• _Исходный текст_:
%%

(над книгой А. Б. Пеньковского «Нина…»)[1]
Настоящая работа представляет собой исправленный текст статьи, в основном писавшейся восемь лет назад, осенью 2000-го и в начале 2001 года. Я предложил её тогда в «Вопросы языкознания», и хотя внутренние рецензии на работу были положительны, редколлегия сочла её не соответствующей тематике, освещавшейся в журнале. С тех пор работа покоилась в электронном виде, кочуя от одного моего компьютера к другому. Приношу читателям и юбиляру свои извинения за то, что я был не в силах по-настоящему учесть в новом тексте то, что произошло в отечественной филологии за прошедшие восемь лет – в частности, новые незаурядные достижения А. Б. Пеньковского на ниве изучения языка Пушкинской эпохи, а среди них – второе издание «Нины…» [Пеньковский 2003] и книгу [Пеньковский 2005]. [Второе издание, правда, присутствует здесь в виде постраничных ссылок, оформляемых в виде выражений «с. т/т), где с. – сокращение для слова «страница(-ы)», m – номер(-а) страниц(-ы) по первому изданию, а и – по второму; так же даются ссылки на примечания. ] Я всё же надеюсь, что основное содержание этой работы не утратило актуальности.
Еще одно предварительное замечание относится к режиму воспроизведения текстов, созданных в старом правописании. Я являюсь решительным сторонником аутентичности при таком воспроизведении в работах, обращенных к филологам (а не к массовому читателю): правописание несет значимую, функциональную нагрузку, оно не является чем-то посторонним, внешним для текста (вроде упаковки для товара), как утверждают иные филологи. (Этой проблеме посвящена моя статья [Перцов 2008]). Так следовало бы давать цитаты и в настоящей работе в случае доступности соответствующих источников, не боясь расхождений со случаями их недоступности. Не сделал я этого не только из-за нехватки времени: меня смущало смешение разных режимов воспроизведения текстов при моем собственном их цитировании и при вхождении их в цитаты из «Нины…». Поэтому в предлагаемой работе мне пришлось смириться с обычным режимом цитирования старых текстов в современном правописании, распространенным в нашей филологии и, с моей точки зрения, непринципиальным и некорректным в филологическом исследовании.
Наконец, последнее предуведомление. Я позволяю себе одну орфографическую вольность, отвечающую моему орфографическому вкусу: именно, отступая от принятого правила, я пишу относительные прилагательные, производные от личных собственных имен, всегда с прописной буквы — Пушкинский, Лермонтовский и т. п. (оставляя, разумеется, в цитатах написание источника).
Декабрь 2008 г.
На исходе прошлого столетия, в конце юбилейного Пушкинского года, на книжных прилавках Москвы появилась книга А. Б. Пеньковского с необыкновенно интригующим названием – «Нина. Культурный миф золотого века русской литературы в лингвистическом освещении» [Пеньковский 1999а] (далее – просто «Нина»). Небольшой тираж книги (1000 экземпляров) был раскуплен в течение трех-четырех месяцев, что нечасто бывает с филологическими изданиями. Таким образом, интерес к книге был очевиден; очевидно было и то, что она вызывала у читателей в высшей степени неоднозначное отношение. Через четыре года в том же издательстве «Индрик» вышло второе издание [Пеньковский 2003], превосходящее по объему первое более чем на семь авторских листов (на 119 страниц).

%%

• _Исходные записи_:

%%

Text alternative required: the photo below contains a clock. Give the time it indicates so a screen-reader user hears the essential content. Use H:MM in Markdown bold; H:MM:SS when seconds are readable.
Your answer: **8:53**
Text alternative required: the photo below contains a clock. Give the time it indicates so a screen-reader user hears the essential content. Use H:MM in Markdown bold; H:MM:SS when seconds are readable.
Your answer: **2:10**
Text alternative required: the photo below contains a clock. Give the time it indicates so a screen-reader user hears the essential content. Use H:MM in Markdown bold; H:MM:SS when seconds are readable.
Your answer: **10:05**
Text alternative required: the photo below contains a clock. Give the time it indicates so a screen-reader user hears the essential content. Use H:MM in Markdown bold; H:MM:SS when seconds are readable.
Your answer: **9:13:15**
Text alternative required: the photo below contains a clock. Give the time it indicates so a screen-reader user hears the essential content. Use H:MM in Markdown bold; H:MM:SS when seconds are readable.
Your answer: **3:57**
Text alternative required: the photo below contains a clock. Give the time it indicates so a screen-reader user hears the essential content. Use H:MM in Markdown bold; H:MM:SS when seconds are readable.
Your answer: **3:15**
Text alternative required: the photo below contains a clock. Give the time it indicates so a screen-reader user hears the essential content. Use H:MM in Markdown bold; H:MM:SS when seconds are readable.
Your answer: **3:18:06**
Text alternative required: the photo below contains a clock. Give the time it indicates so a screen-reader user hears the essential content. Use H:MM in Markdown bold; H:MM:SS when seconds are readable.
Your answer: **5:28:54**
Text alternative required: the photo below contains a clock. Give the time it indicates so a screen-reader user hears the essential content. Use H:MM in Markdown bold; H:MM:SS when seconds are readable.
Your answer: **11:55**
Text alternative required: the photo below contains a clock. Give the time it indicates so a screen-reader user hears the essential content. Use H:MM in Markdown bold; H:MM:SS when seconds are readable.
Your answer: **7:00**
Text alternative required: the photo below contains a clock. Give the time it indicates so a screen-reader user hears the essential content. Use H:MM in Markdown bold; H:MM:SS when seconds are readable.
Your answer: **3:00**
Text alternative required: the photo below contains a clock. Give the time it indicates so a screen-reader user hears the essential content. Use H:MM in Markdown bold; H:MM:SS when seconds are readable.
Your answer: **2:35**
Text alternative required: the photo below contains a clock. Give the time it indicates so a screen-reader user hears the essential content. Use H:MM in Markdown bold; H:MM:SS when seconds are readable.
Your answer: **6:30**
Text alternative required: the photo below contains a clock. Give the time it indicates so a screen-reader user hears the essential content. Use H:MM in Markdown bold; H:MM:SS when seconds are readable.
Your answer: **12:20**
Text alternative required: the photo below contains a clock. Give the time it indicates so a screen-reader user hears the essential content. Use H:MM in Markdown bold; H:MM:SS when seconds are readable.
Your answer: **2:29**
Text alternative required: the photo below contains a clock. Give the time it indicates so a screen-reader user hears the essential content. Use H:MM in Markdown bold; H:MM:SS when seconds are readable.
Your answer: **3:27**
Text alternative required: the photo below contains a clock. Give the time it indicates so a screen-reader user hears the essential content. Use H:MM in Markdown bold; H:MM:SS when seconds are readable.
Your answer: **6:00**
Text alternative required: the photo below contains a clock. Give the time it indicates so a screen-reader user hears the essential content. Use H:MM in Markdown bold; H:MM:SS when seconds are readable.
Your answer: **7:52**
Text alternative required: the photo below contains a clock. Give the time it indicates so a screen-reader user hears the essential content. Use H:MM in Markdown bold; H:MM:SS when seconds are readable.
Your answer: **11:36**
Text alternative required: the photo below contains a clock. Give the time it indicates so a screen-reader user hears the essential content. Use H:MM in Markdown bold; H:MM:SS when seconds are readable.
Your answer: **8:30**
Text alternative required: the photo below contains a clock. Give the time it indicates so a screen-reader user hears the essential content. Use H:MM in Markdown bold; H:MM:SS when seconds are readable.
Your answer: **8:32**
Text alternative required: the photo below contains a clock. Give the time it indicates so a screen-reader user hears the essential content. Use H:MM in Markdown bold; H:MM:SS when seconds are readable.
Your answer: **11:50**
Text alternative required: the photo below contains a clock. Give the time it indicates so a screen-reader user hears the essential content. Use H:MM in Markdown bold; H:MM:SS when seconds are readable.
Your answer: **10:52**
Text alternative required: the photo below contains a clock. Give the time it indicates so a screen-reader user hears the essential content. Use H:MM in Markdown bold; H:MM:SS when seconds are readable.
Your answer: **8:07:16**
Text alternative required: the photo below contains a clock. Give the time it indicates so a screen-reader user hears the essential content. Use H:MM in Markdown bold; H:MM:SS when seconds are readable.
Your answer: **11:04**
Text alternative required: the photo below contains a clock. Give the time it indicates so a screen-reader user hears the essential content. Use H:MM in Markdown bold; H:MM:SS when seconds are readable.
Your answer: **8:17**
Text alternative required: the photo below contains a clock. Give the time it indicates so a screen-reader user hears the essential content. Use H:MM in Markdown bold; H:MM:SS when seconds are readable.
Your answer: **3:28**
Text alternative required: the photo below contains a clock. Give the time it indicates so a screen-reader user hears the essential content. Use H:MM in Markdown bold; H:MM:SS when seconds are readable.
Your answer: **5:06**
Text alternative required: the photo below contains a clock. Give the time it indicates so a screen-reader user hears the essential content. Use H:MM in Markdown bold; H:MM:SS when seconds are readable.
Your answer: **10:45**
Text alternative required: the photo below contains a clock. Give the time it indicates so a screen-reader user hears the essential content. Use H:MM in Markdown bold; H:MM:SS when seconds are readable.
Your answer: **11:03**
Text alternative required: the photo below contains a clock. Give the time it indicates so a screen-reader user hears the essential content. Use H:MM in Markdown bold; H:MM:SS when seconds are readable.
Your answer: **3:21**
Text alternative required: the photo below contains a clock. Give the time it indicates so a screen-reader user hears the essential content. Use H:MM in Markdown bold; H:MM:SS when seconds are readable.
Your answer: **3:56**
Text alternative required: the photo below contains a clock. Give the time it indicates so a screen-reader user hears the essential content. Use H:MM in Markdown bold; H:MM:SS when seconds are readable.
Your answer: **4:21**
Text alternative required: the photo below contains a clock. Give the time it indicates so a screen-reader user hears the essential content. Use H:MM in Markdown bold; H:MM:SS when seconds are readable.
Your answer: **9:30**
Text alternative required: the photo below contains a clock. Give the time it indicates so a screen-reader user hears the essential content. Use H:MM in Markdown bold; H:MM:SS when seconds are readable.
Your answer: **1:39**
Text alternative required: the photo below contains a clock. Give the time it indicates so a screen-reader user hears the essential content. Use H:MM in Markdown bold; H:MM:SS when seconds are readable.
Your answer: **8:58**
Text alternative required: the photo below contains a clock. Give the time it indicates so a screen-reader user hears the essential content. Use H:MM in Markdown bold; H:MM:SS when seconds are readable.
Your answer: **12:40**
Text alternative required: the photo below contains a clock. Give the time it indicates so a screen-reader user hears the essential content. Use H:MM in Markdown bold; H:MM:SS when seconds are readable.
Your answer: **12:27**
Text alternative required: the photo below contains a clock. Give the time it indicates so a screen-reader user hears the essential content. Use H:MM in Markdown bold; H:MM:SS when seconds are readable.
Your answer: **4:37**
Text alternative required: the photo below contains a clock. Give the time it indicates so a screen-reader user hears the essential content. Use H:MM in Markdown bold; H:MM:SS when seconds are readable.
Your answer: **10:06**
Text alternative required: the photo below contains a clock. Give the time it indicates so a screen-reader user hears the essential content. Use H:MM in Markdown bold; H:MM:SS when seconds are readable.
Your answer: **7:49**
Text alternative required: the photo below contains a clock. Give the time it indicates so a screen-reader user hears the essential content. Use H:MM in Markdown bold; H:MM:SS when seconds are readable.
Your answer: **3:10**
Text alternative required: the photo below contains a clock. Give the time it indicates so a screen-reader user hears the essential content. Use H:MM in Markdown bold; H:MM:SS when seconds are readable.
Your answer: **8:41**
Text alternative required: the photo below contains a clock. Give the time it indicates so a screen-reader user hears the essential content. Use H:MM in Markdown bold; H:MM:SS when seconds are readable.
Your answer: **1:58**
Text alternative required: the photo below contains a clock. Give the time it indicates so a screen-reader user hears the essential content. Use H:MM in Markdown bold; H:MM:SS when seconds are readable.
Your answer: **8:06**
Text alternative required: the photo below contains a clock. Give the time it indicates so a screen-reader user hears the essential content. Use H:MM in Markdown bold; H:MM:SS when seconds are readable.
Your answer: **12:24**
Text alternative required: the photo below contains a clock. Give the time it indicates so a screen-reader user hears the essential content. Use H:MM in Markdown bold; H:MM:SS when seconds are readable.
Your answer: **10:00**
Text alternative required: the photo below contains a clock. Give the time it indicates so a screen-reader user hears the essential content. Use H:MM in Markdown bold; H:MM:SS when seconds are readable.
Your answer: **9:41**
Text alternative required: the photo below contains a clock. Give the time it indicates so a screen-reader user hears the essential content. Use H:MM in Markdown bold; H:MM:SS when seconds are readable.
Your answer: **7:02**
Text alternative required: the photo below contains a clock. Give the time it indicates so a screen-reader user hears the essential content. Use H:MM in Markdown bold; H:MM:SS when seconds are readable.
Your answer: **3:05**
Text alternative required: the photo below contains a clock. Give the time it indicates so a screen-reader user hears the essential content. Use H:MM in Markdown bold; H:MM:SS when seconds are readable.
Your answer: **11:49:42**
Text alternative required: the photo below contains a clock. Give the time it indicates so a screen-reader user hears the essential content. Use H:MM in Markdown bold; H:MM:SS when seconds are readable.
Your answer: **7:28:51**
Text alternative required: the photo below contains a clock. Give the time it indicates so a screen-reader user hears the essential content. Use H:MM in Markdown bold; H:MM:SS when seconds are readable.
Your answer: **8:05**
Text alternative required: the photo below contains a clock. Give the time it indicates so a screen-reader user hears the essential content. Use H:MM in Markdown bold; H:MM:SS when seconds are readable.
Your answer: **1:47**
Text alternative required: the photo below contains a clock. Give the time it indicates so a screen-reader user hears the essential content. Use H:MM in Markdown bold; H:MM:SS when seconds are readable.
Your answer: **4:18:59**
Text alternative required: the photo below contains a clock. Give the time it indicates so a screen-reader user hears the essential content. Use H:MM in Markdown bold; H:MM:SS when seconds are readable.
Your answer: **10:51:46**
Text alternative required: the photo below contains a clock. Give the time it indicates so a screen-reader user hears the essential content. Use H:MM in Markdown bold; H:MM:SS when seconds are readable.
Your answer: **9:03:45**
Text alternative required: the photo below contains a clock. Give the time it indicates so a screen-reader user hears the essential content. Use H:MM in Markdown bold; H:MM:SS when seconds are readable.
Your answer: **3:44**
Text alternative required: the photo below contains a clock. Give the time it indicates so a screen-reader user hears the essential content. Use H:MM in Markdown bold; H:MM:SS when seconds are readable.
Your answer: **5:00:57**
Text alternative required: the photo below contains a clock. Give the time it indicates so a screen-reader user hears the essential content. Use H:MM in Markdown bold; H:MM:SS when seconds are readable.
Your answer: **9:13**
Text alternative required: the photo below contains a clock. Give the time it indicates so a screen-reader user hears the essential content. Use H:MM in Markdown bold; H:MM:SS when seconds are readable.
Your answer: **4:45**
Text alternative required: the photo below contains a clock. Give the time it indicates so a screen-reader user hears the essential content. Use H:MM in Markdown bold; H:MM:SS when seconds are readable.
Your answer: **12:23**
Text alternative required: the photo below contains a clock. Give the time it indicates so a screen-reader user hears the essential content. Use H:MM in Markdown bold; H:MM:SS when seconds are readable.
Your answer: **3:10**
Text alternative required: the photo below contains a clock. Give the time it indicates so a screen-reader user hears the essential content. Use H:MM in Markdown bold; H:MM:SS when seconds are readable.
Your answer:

%%

• _Короткая задача 1_:
Каким тиражом вышло первое издание книги «Нина», судя по тексту о книге Пеньковского?
• _Короткая задача 2_:
Выпишите из текста о книге Пеньковского все библиографические ссылки в квадратных скобках, состоящие из фамилии и года. Каждую укажите один раз.
• _Короткая задача 3_:
Повторите слово в слово отрывок из текста о книге Пеньковского: всё от "На исходе прошлого" и до "(на 119 страниц).".

• _Решение 1_:
Тиражом в 1000 экземпляров.

• _Решение 2_:
[Пеньковский 2003], [Пеньковский 2005], [Перцов 2008], [Пеньковский 1999а]

• _Решение 3_:
На исходе прошлого столетия, в конце юбилейного Пушкинского года, на книжных прилавках Москвы появилась книга А. Б. Пеньковского с необыкновенно интригующим названием – «Нина. Культурный миф золотого века русской литературы в лингвистическом освещении» [Пеньковский 1999а] (далее – просто «Нина»). Небольшой тираж книги (1000 экземпляров) был раскуплен в течение трех-четырех месяцев, что нечасто бывает с филологическими изданиями. Таким образом, интерес к книге был очевиден; очевидно было и то, что она вызывала у читателей в высшей степени неоднозначное отношение. Через четыре года в том же издательстве «Индрик» вышло второе издание [Пеньковский 2003], превосходящее по объему первое более чем на семь авторских листов (на 119 страниц).